**EXERCISE TASKS**
a) Answer these from the PostgreSQL monitoring text:
(i) Which open-source tool does the text recommend deploying?
(ii) What is the default value of log_min_duration_statement?
(iii) With log_min_duration_statement set to 250, which queries are logged?
b) Pick up the PostgreSQL monitoring text after its last sentence and continue it in the same technical voice.

Usually the alf_prop_*, alf_audit_entry and possibly alf_node_properties are the tables that may appear in the resultset. There is no rule of thumb which dictate when a table is too large. This is more matter of monitoring how the table grow in time.

Another useful thing to monitor are the creation/usage of temporary files. When your DB is not correctly tuned, or doesn't have enough memory allocated to it, it may created temporary files on disk if it needs to further work on a big resultset. This is obvioulsy not as fast as working in-memory and should be avoided. If you don't know how to monitor that with your usual monitoring system there are some good tools that help a DBA be aware of such things hapenning.

pgbadger is an opensource tool which does that, and many other things. If you don't already use it, I strongly encourgae you to deploy it!

 

Debugging what takes long and how long is it?

Monitoring should have helped you pinpoint your DB server being over loaded, making your application slow. This could be because it is undersized for its workload (in which case you would probably see a steady high resource usage, or it could be some specific operations are too expensive for some reasons. in the former case, there is not much you can do apart from upgrading either the resources or the DB architecture (but that's not topics I want to cover here). In the later case, getting to know how long a query takes is really what people usually want to know. We accomplish that by using one of the debug option bellow.

 

At the PostgreSQL level

In my opinion, the best place to get this information is really on the DB server. That's where we get to know the actual execution time, without accounting for network round trip time and other delays. More over, PostgreSQL makes it very easy to enable this debug, and you don't even need to restart the server. There are many ways to enable debug in PostgreSQL, but the one that's the most interesting to us is log_min_duration_statement. By default it has a value of "-1" which means nothing will be logged based on its execution time. But for example, if we set in the postgresql.conf file:

log_min_duration_statement = 250

log_line_prefix = '%t [%p-%l] %q%u@%d '

Any query that takes more than 250 milliseconds to execute will be logged.

**INFORMATION GIVEN**

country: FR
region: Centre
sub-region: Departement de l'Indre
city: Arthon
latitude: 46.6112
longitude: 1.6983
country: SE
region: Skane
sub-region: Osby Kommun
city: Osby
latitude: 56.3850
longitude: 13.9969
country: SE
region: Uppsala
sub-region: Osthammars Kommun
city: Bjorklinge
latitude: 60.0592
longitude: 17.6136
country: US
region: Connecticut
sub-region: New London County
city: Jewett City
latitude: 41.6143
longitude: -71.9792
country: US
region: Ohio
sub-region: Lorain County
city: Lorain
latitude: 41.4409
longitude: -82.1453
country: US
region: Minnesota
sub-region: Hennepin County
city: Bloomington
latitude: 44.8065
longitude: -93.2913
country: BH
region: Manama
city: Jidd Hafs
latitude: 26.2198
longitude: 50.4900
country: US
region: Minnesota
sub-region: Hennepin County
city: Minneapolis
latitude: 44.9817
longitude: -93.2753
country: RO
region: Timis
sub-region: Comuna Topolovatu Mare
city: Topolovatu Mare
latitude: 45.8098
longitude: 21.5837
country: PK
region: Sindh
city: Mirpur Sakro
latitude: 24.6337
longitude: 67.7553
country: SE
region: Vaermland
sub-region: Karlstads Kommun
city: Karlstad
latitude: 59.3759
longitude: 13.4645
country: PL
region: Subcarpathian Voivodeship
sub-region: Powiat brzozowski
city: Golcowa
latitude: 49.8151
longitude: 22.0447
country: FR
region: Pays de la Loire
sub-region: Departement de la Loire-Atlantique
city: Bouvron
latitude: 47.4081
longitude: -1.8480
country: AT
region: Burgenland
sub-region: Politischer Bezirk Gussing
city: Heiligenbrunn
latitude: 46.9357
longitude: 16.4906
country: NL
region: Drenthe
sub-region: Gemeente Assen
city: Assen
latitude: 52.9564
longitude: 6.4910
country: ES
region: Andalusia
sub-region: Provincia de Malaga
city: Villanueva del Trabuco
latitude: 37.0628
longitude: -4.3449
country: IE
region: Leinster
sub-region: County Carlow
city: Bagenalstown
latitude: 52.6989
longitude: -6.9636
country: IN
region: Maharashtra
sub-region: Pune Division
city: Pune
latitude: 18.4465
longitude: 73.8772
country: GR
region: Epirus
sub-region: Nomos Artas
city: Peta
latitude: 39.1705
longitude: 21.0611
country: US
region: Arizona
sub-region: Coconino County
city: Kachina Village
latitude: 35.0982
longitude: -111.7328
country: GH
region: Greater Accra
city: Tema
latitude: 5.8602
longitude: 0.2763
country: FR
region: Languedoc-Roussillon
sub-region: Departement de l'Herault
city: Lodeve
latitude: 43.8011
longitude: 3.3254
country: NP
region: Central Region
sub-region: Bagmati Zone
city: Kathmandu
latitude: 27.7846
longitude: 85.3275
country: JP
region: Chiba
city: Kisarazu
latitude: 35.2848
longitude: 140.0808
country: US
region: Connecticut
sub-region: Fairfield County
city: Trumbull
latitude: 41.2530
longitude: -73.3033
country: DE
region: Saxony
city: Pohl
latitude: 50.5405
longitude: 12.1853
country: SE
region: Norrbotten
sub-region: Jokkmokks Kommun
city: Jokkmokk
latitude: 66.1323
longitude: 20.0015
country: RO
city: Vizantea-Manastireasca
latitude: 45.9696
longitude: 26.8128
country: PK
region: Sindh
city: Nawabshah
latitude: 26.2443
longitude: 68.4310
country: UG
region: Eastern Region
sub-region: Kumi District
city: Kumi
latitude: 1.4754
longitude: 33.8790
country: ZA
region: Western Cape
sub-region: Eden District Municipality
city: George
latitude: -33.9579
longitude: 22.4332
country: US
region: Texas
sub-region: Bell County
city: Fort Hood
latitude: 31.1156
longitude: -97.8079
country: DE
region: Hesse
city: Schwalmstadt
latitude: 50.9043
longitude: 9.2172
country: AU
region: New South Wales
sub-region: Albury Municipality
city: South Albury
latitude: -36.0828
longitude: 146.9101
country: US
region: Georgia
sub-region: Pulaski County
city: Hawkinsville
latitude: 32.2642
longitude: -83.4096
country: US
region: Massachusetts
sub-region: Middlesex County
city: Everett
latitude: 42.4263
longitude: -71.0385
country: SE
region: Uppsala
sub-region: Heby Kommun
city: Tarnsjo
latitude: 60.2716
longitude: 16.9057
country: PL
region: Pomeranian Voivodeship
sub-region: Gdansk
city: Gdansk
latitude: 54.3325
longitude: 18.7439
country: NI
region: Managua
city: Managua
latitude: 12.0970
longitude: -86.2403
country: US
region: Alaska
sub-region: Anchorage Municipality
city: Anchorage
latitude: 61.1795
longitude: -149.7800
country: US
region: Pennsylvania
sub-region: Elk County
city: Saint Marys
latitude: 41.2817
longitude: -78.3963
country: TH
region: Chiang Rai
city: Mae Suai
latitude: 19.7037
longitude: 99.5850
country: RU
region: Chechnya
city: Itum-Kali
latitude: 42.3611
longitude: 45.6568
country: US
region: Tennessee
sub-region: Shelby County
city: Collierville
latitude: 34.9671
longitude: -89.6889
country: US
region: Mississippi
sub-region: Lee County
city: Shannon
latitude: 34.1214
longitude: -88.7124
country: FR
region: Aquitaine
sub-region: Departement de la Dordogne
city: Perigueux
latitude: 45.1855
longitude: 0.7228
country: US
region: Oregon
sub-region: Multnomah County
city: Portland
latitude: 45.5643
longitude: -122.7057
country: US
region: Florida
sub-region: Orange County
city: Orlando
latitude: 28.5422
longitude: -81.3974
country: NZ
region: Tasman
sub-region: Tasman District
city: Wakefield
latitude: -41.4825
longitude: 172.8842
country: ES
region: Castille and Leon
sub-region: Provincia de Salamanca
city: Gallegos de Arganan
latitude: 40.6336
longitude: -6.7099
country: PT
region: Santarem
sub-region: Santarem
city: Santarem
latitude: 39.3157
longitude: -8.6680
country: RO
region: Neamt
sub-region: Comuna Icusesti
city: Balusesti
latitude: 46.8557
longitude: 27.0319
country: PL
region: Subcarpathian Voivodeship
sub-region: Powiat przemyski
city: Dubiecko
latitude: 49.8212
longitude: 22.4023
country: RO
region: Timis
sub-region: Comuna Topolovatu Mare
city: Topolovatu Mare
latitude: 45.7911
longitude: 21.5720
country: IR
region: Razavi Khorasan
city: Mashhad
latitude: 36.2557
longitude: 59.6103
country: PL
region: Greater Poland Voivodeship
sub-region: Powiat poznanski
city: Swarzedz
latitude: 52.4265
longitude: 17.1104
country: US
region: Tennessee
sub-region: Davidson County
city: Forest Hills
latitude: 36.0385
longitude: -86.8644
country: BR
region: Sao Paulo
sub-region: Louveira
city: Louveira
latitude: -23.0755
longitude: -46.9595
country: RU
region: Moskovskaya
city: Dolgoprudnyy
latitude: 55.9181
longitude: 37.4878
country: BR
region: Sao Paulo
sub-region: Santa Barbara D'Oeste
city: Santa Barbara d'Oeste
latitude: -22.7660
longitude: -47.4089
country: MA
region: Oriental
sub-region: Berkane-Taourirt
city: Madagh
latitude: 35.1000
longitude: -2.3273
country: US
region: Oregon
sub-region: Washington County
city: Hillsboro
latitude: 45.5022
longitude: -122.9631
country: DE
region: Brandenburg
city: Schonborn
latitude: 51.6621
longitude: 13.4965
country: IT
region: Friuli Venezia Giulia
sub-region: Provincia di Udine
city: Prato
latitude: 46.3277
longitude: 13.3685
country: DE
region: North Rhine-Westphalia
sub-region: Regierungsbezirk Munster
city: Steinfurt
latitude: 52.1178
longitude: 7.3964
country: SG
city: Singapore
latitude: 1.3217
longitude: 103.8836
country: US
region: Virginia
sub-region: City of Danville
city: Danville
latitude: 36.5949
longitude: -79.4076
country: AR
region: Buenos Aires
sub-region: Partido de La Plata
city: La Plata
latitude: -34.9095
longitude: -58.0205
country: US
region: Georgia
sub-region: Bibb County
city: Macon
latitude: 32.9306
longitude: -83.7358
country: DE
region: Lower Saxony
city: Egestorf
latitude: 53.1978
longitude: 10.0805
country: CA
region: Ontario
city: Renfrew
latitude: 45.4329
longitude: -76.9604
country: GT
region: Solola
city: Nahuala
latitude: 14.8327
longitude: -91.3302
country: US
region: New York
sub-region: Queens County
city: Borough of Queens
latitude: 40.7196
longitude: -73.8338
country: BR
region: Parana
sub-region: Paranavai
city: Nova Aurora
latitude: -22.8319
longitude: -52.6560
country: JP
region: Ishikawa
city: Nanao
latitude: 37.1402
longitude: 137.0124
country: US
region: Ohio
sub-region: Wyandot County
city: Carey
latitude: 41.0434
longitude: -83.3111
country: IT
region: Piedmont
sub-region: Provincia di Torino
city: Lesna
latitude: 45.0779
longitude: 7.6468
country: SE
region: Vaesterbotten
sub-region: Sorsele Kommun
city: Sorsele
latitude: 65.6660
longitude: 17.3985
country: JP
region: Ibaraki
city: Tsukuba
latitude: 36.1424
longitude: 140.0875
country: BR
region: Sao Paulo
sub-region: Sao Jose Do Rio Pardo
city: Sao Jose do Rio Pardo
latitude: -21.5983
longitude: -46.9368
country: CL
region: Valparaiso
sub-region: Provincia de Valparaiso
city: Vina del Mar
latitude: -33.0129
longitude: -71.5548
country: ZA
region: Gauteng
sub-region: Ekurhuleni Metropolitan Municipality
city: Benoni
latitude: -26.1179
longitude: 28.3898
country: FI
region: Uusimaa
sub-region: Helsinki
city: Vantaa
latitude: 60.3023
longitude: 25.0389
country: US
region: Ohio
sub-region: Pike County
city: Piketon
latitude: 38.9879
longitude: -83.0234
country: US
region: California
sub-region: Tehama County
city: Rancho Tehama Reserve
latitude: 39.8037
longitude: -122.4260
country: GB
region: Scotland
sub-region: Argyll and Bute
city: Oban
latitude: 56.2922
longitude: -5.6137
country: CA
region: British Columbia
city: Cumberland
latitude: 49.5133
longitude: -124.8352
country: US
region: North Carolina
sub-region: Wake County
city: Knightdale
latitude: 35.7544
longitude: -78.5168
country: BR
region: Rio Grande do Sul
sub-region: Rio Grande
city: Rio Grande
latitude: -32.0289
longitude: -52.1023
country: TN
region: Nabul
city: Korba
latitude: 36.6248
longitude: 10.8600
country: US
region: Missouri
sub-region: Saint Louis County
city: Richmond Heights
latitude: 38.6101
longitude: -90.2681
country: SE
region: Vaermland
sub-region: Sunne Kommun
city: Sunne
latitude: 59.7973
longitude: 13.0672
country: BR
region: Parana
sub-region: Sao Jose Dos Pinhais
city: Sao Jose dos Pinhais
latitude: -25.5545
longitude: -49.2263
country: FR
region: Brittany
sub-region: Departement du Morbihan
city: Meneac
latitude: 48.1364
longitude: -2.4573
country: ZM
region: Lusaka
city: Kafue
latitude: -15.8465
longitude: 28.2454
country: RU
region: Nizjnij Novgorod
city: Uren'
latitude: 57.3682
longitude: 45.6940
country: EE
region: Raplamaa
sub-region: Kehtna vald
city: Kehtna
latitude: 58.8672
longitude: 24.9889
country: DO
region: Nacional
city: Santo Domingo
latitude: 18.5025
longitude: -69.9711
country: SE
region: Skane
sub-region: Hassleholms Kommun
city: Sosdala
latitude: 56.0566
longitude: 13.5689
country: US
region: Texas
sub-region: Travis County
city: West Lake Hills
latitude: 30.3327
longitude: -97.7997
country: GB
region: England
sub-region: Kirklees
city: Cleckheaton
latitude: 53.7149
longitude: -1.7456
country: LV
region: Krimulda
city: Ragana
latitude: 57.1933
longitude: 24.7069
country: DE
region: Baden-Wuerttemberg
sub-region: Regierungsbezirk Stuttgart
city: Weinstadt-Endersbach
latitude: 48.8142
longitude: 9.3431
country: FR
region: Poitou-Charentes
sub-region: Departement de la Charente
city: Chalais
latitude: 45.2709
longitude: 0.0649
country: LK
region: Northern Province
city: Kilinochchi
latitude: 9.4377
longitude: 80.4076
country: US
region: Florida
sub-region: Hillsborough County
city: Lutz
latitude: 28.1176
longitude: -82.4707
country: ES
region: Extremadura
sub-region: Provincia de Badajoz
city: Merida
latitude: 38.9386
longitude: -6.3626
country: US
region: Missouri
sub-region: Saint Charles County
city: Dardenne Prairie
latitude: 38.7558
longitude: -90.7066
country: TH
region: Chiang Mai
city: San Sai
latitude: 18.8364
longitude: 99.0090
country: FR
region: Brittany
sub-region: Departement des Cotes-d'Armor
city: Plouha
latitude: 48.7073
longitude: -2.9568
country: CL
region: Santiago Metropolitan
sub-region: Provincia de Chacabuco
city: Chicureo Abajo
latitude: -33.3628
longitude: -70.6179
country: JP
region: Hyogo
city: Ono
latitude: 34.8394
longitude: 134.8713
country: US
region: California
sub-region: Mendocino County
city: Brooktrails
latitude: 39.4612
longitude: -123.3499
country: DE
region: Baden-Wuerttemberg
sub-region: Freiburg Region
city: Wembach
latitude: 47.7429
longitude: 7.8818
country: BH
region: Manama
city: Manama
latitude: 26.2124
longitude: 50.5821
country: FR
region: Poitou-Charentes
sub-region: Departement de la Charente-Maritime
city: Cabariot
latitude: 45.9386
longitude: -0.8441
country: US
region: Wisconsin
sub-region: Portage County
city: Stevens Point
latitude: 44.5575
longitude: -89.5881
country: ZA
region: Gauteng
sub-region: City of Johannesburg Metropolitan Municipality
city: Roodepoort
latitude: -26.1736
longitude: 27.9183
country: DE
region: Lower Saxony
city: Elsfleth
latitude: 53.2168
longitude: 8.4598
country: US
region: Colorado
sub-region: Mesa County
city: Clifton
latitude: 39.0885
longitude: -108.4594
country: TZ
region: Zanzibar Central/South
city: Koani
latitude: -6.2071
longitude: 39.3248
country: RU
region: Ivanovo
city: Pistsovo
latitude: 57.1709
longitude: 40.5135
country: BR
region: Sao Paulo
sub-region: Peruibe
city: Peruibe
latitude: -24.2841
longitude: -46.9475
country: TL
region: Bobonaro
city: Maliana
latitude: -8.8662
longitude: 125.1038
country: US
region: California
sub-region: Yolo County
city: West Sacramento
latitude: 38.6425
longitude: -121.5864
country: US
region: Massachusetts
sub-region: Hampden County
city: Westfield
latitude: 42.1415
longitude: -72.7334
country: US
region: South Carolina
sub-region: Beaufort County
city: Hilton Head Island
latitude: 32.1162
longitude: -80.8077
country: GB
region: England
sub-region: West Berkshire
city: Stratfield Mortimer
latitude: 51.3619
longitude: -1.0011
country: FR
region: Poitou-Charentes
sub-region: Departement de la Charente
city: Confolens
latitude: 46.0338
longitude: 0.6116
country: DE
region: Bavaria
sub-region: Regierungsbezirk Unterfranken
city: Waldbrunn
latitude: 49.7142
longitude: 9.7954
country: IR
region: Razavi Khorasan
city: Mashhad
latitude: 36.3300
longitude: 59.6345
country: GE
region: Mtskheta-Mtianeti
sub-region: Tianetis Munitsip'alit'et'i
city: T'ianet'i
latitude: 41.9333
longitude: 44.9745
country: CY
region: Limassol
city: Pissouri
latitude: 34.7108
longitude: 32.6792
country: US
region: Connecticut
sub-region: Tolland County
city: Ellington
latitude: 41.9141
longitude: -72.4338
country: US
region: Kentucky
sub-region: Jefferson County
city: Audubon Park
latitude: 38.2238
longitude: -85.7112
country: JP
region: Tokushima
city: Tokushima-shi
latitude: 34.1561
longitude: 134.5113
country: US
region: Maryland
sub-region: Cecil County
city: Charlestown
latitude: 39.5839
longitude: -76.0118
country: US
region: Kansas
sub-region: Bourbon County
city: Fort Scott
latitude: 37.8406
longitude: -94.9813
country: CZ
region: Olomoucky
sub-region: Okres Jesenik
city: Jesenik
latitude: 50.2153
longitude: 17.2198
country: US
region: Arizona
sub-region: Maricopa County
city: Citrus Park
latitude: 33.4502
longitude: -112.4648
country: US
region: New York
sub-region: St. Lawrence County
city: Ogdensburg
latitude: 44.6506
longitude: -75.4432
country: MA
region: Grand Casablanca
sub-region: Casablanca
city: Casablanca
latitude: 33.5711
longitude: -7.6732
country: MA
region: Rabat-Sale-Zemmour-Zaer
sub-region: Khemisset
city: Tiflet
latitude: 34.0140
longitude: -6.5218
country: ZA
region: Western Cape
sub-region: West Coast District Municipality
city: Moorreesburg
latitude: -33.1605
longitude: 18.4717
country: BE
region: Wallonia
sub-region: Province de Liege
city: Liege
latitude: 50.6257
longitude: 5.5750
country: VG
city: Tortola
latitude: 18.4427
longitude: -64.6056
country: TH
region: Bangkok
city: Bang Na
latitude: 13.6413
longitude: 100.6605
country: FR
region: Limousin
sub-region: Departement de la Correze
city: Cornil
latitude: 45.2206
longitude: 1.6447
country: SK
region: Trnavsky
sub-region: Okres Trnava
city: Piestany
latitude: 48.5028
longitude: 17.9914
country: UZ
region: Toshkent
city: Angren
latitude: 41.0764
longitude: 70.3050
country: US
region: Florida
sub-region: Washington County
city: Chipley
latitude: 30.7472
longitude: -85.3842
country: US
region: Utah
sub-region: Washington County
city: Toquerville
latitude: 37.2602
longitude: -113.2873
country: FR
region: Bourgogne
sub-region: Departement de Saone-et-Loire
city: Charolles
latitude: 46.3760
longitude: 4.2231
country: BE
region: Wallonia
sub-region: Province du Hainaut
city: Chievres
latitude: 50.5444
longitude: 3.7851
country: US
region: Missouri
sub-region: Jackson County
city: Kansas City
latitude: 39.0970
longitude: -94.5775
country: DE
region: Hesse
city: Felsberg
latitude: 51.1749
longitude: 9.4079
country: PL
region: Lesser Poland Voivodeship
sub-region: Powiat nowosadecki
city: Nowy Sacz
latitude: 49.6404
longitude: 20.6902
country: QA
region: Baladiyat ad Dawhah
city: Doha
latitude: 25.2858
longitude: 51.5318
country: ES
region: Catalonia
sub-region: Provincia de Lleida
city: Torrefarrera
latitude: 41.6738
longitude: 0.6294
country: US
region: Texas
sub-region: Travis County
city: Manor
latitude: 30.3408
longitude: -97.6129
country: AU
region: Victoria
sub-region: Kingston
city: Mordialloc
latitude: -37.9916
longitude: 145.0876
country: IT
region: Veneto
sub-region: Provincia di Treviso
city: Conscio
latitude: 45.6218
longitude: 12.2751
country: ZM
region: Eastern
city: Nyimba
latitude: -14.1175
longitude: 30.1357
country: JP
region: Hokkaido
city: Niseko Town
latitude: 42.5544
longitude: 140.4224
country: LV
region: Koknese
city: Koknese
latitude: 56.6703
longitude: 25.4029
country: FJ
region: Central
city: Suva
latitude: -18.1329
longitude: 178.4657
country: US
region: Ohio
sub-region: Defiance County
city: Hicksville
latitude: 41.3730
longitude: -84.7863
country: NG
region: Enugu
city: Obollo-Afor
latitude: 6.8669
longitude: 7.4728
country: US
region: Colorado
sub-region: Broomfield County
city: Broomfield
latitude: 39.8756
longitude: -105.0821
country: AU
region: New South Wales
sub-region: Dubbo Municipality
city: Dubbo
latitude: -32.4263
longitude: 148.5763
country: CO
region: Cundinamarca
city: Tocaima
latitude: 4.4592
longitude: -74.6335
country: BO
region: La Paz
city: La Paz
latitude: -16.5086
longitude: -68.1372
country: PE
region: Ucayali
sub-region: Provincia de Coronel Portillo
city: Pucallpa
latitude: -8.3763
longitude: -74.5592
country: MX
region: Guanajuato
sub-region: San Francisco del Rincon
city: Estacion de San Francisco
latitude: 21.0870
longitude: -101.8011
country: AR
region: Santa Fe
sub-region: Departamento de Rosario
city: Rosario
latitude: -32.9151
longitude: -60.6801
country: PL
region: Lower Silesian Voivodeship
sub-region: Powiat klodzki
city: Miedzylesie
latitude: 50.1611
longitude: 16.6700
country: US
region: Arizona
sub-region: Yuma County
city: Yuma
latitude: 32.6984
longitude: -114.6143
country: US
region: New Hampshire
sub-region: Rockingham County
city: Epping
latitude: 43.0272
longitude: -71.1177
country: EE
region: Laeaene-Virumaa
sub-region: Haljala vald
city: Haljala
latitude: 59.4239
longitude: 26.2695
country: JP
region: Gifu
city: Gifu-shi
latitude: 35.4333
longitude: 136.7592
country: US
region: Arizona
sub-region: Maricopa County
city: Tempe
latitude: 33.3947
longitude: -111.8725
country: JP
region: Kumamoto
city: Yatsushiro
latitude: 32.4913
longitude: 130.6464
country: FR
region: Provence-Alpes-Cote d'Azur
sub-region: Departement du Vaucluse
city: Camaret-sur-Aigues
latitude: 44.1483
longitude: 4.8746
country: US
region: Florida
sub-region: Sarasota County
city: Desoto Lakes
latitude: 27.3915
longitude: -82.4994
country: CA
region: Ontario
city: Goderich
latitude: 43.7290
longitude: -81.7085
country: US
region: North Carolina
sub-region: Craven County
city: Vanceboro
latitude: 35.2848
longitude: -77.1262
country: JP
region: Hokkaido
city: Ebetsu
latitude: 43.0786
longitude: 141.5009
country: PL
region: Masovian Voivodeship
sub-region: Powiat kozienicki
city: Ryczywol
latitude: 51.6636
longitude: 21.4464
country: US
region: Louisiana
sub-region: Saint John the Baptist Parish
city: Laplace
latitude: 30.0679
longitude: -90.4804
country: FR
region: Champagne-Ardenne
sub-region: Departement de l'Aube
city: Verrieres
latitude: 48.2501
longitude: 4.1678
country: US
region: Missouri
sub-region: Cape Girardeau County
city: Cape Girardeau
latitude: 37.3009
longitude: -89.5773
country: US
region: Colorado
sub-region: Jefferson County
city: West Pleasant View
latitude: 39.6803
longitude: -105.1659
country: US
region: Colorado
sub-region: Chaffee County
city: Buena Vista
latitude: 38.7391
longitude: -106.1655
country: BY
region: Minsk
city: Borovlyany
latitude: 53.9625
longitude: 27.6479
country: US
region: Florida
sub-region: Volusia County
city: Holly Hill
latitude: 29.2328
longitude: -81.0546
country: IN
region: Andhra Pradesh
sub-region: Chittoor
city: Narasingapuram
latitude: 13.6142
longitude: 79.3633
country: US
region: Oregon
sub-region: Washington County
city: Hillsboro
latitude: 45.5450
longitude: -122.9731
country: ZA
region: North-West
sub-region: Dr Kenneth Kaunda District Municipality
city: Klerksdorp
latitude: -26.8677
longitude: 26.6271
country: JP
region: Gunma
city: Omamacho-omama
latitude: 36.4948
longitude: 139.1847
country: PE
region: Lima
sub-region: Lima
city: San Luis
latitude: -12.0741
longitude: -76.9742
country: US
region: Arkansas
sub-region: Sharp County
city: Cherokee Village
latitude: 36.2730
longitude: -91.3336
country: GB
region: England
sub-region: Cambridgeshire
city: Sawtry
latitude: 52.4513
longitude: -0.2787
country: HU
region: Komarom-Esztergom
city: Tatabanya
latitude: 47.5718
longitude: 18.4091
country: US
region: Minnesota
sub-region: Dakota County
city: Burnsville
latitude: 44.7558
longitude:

**RESPONSE LIST**
a)
(i) pgbadger
(ii) "-1"
(iii) Any query that takes more than 250 milliseconds to execute

b)
Setting the log_min_duration_statement value to zero will cause the system to log every single query. While this can be useful for debugging or for temporary audit this will not be very helpful here as we really want to target slow queries only.

      If interested in profiling your DB have a look at the great pgbadger tool from Dalibo
The Alfresco installer sets by default the log_min_messages parameter to fatal. This prevent the log_min_duration_statement from working. Make sure it is set back to its default value or to a value that's higher than LOG.

Then without interrupting the service, PostgreSQL can be reloaded in order for changes to take effect:

$ pg_ctl -U postgres -W -D /data/postgres/9.4/main reload

adapt the command above to your needs with appropriate paths

                 

 

This will produce an output such as bellow:

2017-12-12 19:54:55 CET [5305-1] LOG: duration: 323 ms execution : select

      pv.id as prop_id,

      pv.actual_type_id as prop_actual_type_id,

      pv.persisted_type as prop_persisted_type,

      pv.long_value as prop_long_value,

      sv.string_value as prop_string_value

   from

      alf_prop_value pv

      join alf_prop_string_value sv on (sv.id = pv.long_value and pv.persisted_type = $1)

   where

      pv.actual_type_id = $2 and

      sv.string_end_lower = $3 and

      sv.string_crc = $4

DETAIL: parameters: $1 = '3', $2 = '1', $3 = '4ed-f2f1d29e8ee7', $4 = '593150149'

Here we gather important informations:

  1. The date and time the query was executed at the beginning of the first line.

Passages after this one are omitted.